A homossexualidade não é um defeito nem uma doença
A homossexualidade não é algo que possa ser fomentado na educação. O que pode, e deve ser potenciado, é a liberdade de se descobrir quem é e viver a vida com alegria. A luta pelos direitos LGBT, não incute a ideia de que os jovens “devem ser” homossexuais, como estes grupos homofóbicos querem fazer crer. Não queremos homossexualizar a nação… Queremos que as pessoas se sintam livres para viverem a sua sexualidade, seja ela qual for.
Em hipótese alguma alguém deve proibir alguém de ser heterossexual, ou obrigar alguém a ser homossexual.
Além disso, a homossexualidade em nada tem a ver com pedofilia. A primeira é meramente uma orientação sexual, a segunda é um crime horrendo. No entanto, este argumento falacioso de ligação é muitas vezes usado contra a comunidade LGBT.
Sobre o livro “O Pedro gosta do Afonso”, ninguém está a obrigar as crianças a lê-lo. Ninguém está a obrigar os pais a comprá-lo ou a lê-lo às crianças. Todavia, enquanto de um lado a Mariana não está a invadir a vida de ninguém, nem a casa de ninguém; do outro, estas pessoas organizadas contra os direitos LGBT estão a invadir espaços, estão a invadir a vida da Mariana. No entanto, garanto-vos que somos mais fortes do lado de quem defende os direitos LGBT.

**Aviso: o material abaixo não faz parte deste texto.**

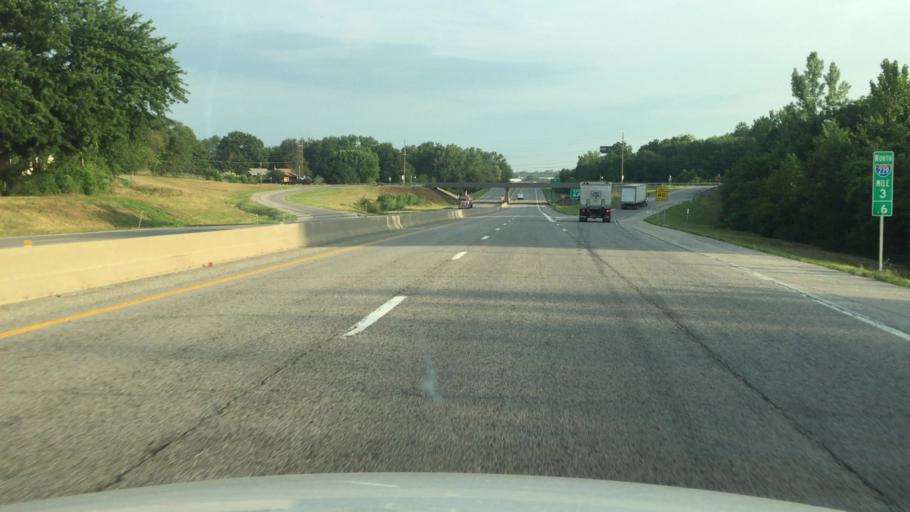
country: US
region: Kansas
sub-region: Doniphan County
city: Elwood
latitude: 39.7314
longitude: -94.8470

Se amariam menos um filho vosso se ele fosse gay, não estão prontos/as para a parentalidade
Muitas pessoas LGBT ficam emocionalmente sem pais quando lhes contam que são gays ou trans. No entanto, nenhuma pessoa LGBT escolhe ser rejeitada pelos pais, são os pais que escolhem rejeitar os filhos. Claro que o facto de serem de outra geração ou com um contexto de educação conservadora pode tornar a aceitação difícil, mas o amor incondicional da parentalidade tem de ser superior a tudo isso. Os pais podem escolher a empatia, podem escolher fazer um esforço por entender que há realidades diferentes da sua, podem escolher amar os filhos de coração aberto e sem vergonha. Mesmo que este seja um caminho difícil para muitos, podem escolher caminhar com amor, ao invés de rejeitar os filhos por causa de um preconceito desinformado.

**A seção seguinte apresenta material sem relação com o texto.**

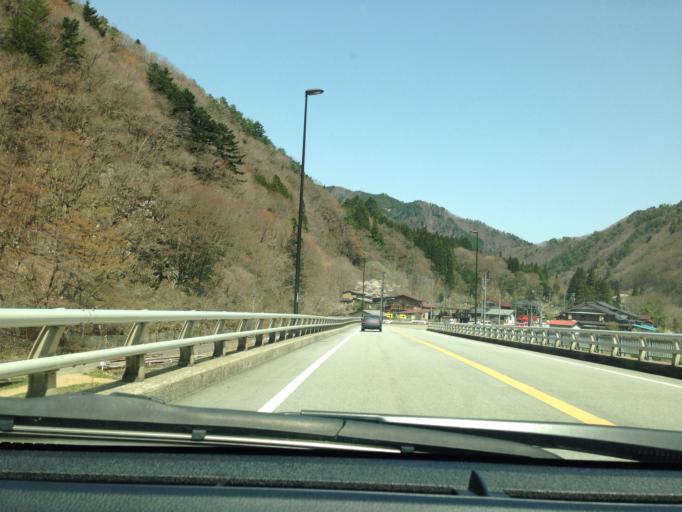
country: JP
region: Gifu
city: Takayama
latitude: 36.0074
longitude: 137.2919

Acrescento, ainda, que este pudor quase sempre não se trata somente de um preconceito interno, mas do medo de serem julgados pelos outros, como se o facto do/a filho/a ser homossexual possa ser visto como um reflexo de uma falha na educação dada pelos pais. Aliás, há pais que se questionam onde terão falhado na educação dos filhos quando estes se revelam homossexuais. A homossexualidade não é algo que se ensina, nunca é um defeito, ou uma doença par atratar, é uma característica da pessoa. Não é uma escolha, é uma característica.
Na verdade, haver pais que não aceitam a homossexualidade dos filhos, nao faz dos filhos menos homossexuais, mas faz dos pais menos pais. Aliás, está comprovado que um dos fatores que mais leva jovens LGBT ao suicídio, ou a tentativas, é a não aceitação por parte da família. Por outras palavras, citando o Trevor Project, os jovens LGBT não são inerentemente propensos ao risco de suicídio devido à sua orientação sexual ou identidade de género, mas antes colocados em maior risco de serem maltratados e estigmatizados pela sociedade que os oprime*.

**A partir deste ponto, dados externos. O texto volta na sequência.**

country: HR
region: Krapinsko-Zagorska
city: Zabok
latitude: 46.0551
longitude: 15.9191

Por último, afirmo sem medo: se amariam menos um filho vosso se ele fosse gay, não estão prontos/as para a parentalidade. Tão simples quanto isso.
Quanto à luta pelos direitos LGBT, o orgulho será sempre maior do que o medo.
Bissexual, com orgulho,
Clara
Links úteis:
The Trevor Project, LGBTQ+ Mental Health Care:
*“Os jovens LGBTQ+ não são inerentemente propensos ao risco de suicídio devido à sua orientação sexual ou identidade de género, mas sim colocados em maior risco devido à forma como são maltratados e estigmatizados na sociedade.”